(Stored data)
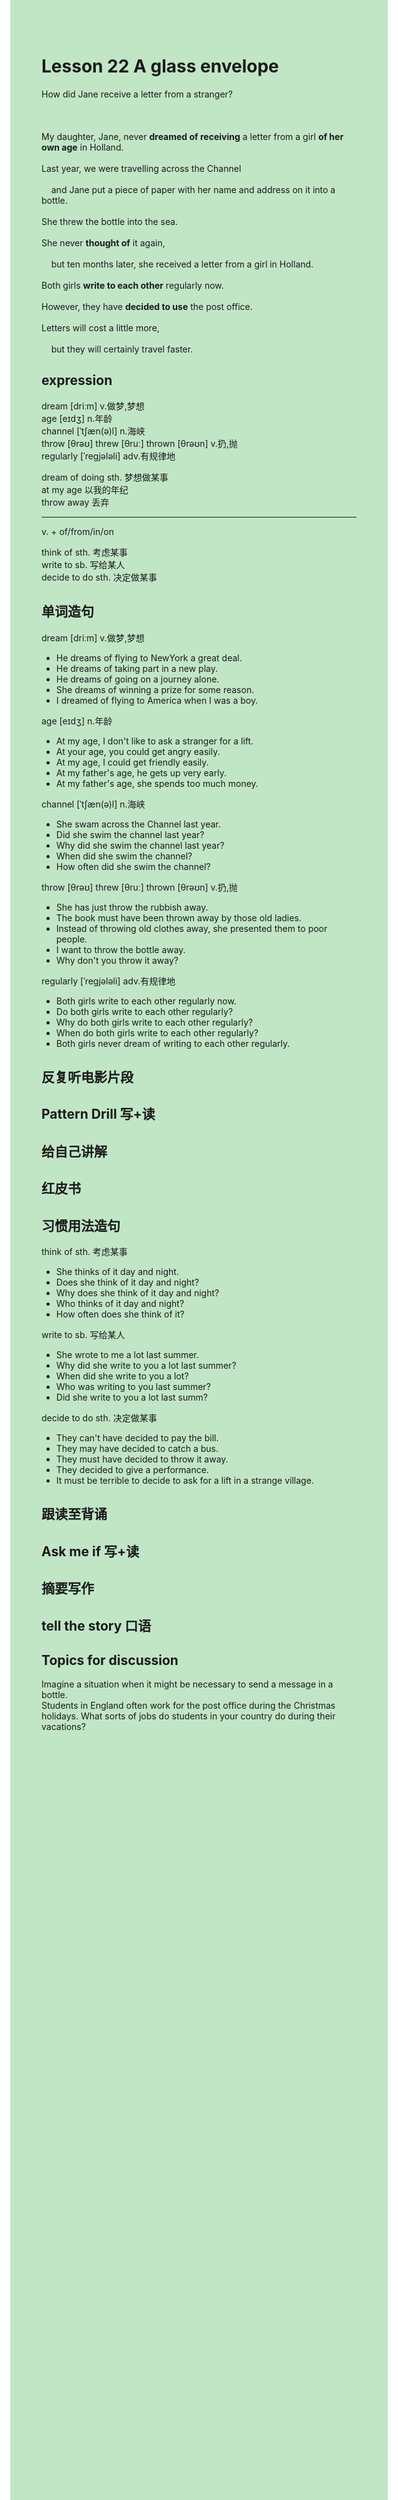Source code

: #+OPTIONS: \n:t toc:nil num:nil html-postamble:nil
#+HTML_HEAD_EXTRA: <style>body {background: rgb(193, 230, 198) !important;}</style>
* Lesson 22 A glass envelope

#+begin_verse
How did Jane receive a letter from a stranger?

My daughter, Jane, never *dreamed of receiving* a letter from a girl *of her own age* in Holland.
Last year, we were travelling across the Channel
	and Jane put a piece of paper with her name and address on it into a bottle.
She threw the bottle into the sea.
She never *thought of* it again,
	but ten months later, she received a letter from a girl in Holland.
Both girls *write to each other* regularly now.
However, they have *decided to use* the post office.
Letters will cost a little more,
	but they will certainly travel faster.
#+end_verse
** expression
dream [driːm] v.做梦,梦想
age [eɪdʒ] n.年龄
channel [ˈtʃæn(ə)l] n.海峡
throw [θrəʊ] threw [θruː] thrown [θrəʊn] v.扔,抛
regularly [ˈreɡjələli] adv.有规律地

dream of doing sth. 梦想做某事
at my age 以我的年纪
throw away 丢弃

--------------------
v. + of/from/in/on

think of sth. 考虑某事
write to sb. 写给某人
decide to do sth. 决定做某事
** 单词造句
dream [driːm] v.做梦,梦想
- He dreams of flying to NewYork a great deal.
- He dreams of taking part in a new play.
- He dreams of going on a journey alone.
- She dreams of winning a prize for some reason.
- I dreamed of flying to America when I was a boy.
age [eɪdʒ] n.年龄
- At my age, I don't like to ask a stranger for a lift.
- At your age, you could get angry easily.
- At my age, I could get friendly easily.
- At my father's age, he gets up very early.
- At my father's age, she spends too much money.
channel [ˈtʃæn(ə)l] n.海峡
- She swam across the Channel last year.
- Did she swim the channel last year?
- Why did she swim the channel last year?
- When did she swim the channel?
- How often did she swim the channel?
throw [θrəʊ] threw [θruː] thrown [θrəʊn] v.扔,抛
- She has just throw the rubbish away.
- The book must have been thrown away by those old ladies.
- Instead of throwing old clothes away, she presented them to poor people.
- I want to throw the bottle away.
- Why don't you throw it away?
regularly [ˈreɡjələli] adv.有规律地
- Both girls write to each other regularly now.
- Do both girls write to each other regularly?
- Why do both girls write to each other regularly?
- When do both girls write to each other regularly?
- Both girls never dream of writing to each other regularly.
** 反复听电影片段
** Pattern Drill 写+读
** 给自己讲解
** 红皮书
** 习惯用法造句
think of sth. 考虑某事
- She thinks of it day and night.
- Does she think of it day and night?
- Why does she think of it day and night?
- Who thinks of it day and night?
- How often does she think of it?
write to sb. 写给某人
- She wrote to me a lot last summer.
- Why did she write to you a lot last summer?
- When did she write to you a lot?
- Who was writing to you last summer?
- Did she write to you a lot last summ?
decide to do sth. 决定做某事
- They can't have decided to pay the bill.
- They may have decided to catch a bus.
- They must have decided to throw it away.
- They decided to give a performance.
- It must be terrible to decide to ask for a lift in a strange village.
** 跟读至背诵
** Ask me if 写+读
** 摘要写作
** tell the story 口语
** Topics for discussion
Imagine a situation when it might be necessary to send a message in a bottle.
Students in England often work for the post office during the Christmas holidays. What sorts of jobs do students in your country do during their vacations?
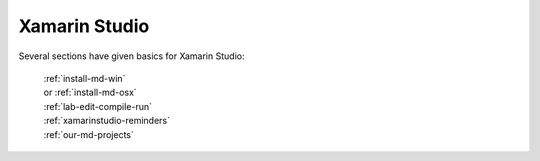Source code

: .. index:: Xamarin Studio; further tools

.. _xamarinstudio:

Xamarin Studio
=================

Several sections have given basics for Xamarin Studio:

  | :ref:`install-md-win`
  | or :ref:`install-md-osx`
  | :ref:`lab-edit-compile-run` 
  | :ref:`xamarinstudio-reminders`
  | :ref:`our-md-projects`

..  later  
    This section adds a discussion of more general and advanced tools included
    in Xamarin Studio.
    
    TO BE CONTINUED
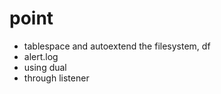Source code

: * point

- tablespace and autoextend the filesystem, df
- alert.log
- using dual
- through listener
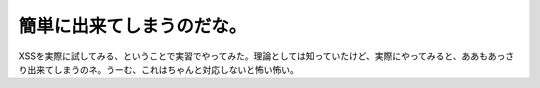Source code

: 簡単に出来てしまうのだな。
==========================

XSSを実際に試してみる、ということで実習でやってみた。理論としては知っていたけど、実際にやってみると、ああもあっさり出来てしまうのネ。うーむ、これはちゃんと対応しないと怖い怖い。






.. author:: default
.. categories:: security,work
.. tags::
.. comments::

§ **EXERCISE**:
Nothing but an exact copy is asked for: the lines from the start of the records through the line with "Both girls *write", both ends included, minus any pictures.

§ **TASK RESULT**:
Source code

: #+OPTIONS: \n:t toc:nil num:nil html-postamble:nil
#+HTML_HEAD_EXTRA: <style>body {background: rgb(193, 230, 198) !important;}</style>
* Lesson 22 A glass envelope

#+begin_verse
How did Jane receive a letter from a stranger?

My daughter, Jane, never *dreamed of receiving* a letter from a girl *of her own age* in Holland.
Last year, we were travelling across the Channel
	and Jane put a piece of paper with her name and address on it into a bottle.
She threw the bottle into the sea.
She never *thought of* it again,
	but ten months later, she received a letter from a girl in Holland.
Both girls *write to each other* regularly now.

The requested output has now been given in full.